* _USING THE INFORMATION_
1 – In the Quaternary climate notes, which modern lake is named as the remnant of glacial Lake Agassiz?
2 – Reproduce word for word the section of the Quaternary climate notes that opens with the words "summary: the quaternary" and closes with "driver of change?".

* _PASSAGE PROVIDED_
--------
Drivers of change – link between dansgaard-oeschger and Heinrich events

Still largely uncertain

Difference between northern and southern hemisphere response, although globally synchronous

Internal forcing? Changes in north Atlantic circulation, freshwater pulses, thermohaline, Ice sheet dynamics: binge-purge cycle, size of oce sheets (control on atmospheric, oceanic circulation)

External forcing: Solar activity, orbital cycles – periodicity

Deglaciation in north America:

• Proglacial lake formed along margin of Laurentide and cordilleran ice sheets

• Glacial lake Agassiz: At maximum extent covered most of Manitoba, Ontario, and part of Quebec, lake Winnipeg modern remnant

• staged but catastrophic collapse

• one single collapse evet resulted in global sea level rise of 20-40cm

• freshwater into north Atlantic – potential global climate impact

summary: the quaternary in the northern hemisphere:

• historical focus on quaternary climate and environmental change in northern hemisphere (nw europe, north America)

• continental ice sheets dominate landscapes

• several important climate-system components:NAO, AMOC

• driver of change?

• Teleconnections?

• Important to consider global climate system as whole, vital components else where: Tropics, Southern hemisphere

Quaternary across the world:

• quaternary history of the southern hemisphere is very different

• North characterised by was and wane of continental ice sheets

• Patagonian ice sheet

• Glaciers elsewhere:

•   New Zealand

• Tasmania

• East Africa (mt. Kilimanjaro, mt. Kenya, Rwenzori range)

• Papua new guinea

• Antarctica, sub Antarctic islands

• Spatial patterns in quantity of quaternary palaeo-records:  Historical bias, Geographical distribution of land

• Effort to expand this spatial network, to answer crucial questions about earth climate system

 

The southern ocean:1

• Ocean south of 60*S latitude

• Antarctic convergence: Cold water meets warmer water, High productivity

• Longest and strongest ocean current on earth (Antarctic circumpolar current, ACC)
--------
* _DATA SUPPLIED_

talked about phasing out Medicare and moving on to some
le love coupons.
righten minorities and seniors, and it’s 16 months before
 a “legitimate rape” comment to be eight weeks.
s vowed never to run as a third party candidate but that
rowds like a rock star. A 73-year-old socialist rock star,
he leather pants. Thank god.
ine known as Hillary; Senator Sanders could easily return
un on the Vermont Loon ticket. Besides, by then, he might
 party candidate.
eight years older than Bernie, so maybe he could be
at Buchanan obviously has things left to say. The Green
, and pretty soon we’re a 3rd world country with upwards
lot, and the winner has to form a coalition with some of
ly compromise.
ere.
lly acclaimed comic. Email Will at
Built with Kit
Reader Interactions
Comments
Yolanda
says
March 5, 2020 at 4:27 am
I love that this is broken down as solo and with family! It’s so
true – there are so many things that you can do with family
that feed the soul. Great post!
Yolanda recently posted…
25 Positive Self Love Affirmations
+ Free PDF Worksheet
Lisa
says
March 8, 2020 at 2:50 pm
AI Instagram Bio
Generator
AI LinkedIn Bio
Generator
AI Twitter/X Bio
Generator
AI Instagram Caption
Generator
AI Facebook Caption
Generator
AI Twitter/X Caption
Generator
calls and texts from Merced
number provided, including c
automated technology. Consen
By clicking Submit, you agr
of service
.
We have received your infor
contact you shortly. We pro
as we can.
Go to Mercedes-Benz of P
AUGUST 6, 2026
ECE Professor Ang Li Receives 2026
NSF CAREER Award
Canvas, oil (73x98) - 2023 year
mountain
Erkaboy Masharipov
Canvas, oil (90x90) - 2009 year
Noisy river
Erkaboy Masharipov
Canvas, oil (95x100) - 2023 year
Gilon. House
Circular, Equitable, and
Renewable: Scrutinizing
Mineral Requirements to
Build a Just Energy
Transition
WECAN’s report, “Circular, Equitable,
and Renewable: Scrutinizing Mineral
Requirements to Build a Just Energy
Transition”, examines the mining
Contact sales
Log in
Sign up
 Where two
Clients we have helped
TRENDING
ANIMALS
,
--------
* _TASK-BY-TASK ANSWERS_
1 – Lake Winnipeg

2 –
summary: the quaternary in the northern hemisphere:

• historical focus on quaternary climate and environmental change in northern hemisphere (nw europe, north America)

• continental ice sheets dominate landscapes

• several important climate-system components:NAO, AMOC

• driver of change?